Presidente moçambicano promulga OE 2026 e pacote de reformas fiscais

O Presidente eleito de Moçambique, Daniel Chapo, durante a sua cerimónia de tomada de posse como quinto presidente de Moçambique na Praça da Independência em Maputo, Moçambique, a 15 de Janeiro de 2025. A 23 de Dezembro, Chapo, 48, foi declarado vencedor das eleições presidenciais pelo Conselho Constitucional (CC) com 65,17% dos votos nas eleições gerais realizadas em 9 de Outubro. LUISA NHANTUMBA/LUSA

 O Presidente moçambicano promulgou e mandou publicar hoje a lei sobre o Plano Económico e Social e Orçamento do Estado (PESOE) para 2026 e um conjunto de leis sobre reformas fiscais, indica a Presidência em comunicado.

“O PESOE 2026 orienta a alocação criteriosa e estratégica de recursos públicos, com foco em infraestruturas produtivas, logísticas e sociais, destacando-se áreas como transportes, digitalização, estradas, educação e saúde”, lê-se no comunicado da Presidência, enviado à comunicação social.

O parlamento moçambicano aprovou em definitivo, em 13 de dezembro, a proposta do Plano Económico Social e Orçamento do Estado para 2026, com 163 votos da Frente de Libertação de Moçambique (Frelimo) e chumbo das três bancadas da oposição, com 55 votos.

O Governo moçambicano admitiu um cenário financeiro “substancialmente mais adverso” face ao previsto na proposta inicial, entregue em outubro ao parlamento, de orçamento para 2026, cortando as previsões de crescimento para 1,6% este ano, e nas receitas esperadas no próximo ano.

Num outro comunicado, também enviado hoje, a Presidência moçambicana indica que no uso das suas competências o chefe de Estado promulgou e mandou publicar um conjunto de leis que integram o pacote de reformas fiscais, nomeadamente a lei que altera a pauta aduaneira e as respetivas instruções preliminares, a que altera o código do imposto sobre consumo específico e a lei de alteração do imposto simplificado para pequenos contribuintes.

No mesmo pacote estão também as leis que alteram o código do Imposto sobre o Valor Acrescentado (IVA), o Código do Imposto sobre o Rendimento das Pessoas Singulares (IRPS) e a que altera o Código do Imposto sobre o Rendimento das Pessoas Coletivas (IRPC).

“A promulgação das alterações ao pacote fiscal encerra o processo de produção legislativa, materializando parte do compromisso assumido [pelo] Presidente Chapo aquando da sua investidura (…) no qual se comprometeu, entre outros, em modernizar o regime fiscal, alinhando-o com a economia digital e ao sistema financeira atual, com vista a alcançar maior justiça e equidade fiscal, expandir a base tributária e reforçar a transparência e confiança no sistema fiscal”, refere a Presidência de Moçambique.

Processo fiscal

Moçambique arrecadou 38,6 mil milhões de meticais (512,9 milhões de euros) desde janeiro em 4.254 processos de execução fiscal, resultantes da instauração de 4.577 processos de contencioso tributário, disse hoje fonte oficial.

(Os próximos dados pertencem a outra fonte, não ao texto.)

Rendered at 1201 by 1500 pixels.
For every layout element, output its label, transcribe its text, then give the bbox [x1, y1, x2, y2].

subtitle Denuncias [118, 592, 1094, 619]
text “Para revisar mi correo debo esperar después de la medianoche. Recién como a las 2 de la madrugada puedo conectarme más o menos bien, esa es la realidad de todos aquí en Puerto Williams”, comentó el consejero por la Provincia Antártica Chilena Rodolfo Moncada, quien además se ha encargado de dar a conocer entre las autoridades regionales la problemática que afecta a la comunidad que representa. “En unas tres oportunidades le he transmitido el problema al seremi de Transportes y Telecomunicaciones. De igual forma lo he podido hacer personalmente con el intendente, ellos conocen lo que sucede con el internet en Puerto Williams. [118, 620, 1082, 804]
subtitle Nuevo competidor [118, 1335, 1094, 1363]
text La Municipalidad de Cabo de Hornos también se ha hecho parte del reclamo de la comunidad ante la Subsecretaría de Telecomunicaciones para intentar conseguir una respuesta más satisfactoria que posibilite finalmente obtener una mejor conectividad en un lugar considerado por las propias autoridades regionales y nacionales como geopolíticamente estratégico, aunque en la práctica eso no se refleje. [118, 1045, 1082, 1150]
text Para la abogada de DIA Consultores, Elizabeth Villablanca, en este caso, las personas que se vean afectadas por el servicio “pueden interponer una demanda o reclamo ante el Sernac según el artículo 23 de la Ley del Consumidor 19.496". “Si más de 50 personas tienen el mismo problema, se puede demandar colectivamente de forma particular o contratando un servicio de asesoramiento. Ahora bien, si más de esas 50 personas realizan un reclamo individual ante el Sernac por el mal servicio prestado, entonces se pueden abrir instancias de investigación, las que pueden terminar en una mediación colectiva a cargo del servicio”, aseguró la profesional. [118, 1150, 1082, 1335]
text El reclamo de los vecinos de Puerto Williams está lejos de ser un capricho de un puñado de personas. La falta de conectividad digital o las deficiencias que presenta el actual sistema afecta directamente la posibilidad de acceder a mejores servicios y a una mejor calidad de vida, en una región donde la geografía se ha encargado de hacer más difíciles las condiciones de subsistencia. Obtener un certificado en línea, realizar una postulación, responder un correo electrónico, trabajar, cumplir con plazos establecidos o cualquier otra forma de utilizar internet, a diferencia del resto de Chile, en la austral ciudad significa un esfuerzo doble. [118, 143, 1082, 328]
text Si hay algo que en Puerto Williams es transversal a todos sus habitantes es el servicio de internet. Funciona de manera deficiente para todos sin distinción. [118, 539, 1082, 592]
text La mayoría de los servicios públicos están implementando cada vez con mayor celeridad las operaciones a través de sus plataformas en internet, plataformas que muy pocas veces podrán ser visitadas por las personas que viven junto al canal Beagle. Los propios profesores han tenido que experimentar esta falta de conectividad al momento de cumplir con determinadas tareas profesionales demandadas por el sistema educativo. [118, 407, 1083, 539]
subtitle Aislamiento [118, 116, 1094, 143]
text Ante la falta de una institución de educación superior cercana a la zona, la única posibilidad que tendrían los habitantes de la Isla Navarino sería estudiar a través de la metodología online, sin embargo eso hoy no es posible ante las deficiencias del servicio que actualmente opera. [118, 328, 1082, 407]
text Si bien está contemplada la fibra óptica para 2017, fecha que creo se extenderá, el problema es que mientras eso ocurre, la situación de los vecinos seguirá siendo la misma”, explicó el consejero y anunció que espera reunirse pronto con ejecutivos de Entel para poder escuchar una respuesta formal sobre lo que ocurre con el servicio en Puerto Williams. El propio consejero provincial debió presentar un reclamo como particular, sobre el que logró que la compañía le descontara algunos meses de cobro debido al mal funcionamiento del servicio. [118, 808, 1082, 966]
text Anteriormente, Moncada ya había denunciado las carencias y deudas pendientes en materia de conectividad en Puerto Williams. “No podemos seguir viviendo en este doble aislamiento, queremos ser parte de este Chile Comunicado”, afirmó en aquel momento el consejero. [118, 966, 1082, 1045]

“Ao nível operacional, tivemos a instauração de 4.577 processos de contencioso tributário, que produziram uma matéria coletável de cerca de 2,3 mil milhões [de meticais] [30,5 milhões de euros]. Quanto às execuções fiscais, tivemos o registo de 4.254 processos e uma matéria coletável de 38,6 mil milhões [de meticais, 512,9 milhões de euros]”, disse à comunicação social Fernando Tinga, porta-voz da Autoridade Tributária (AT), em Maputo.

Segundo o responsável, desde janeiro, as autoridades tributárias registaram também 3.950 processos de contencioso aduaneiro e arrecadaram aproximadamente 3,6 mil milhões de meticais (47,8 milhões de euros), além de terem sido instaurados 422 auditorias que produziram matéria coletável de cerca de 6,6 mil milhões de meticais (87,7 milhões de euros).

“Em termos de atividade aduaneira, as apreensões feitas em 2025 cifram-se em 325 e o valor aduaneiro da mercadoria envolvida nestas apreensões é de 16,6 milhões de meticais (220,5 mil euros). Comparado com o ano passado, tivemos um ligeiro crescimento do número de apreensões, recordar que no ano passado tivemos 280 apreensões até este período”, avançou o responsável.

Segundo Fernando Tinga, foram também intercetadas, no mesmo período, 382 viaturas envolvidas em casos de violação ao regime de importação, exportação temporária, casos de subfaturação e de falta de pagamento de Imposto sobre o Valor Acrescentado (IVA), contra cerca de 380 viaturas do ano passado.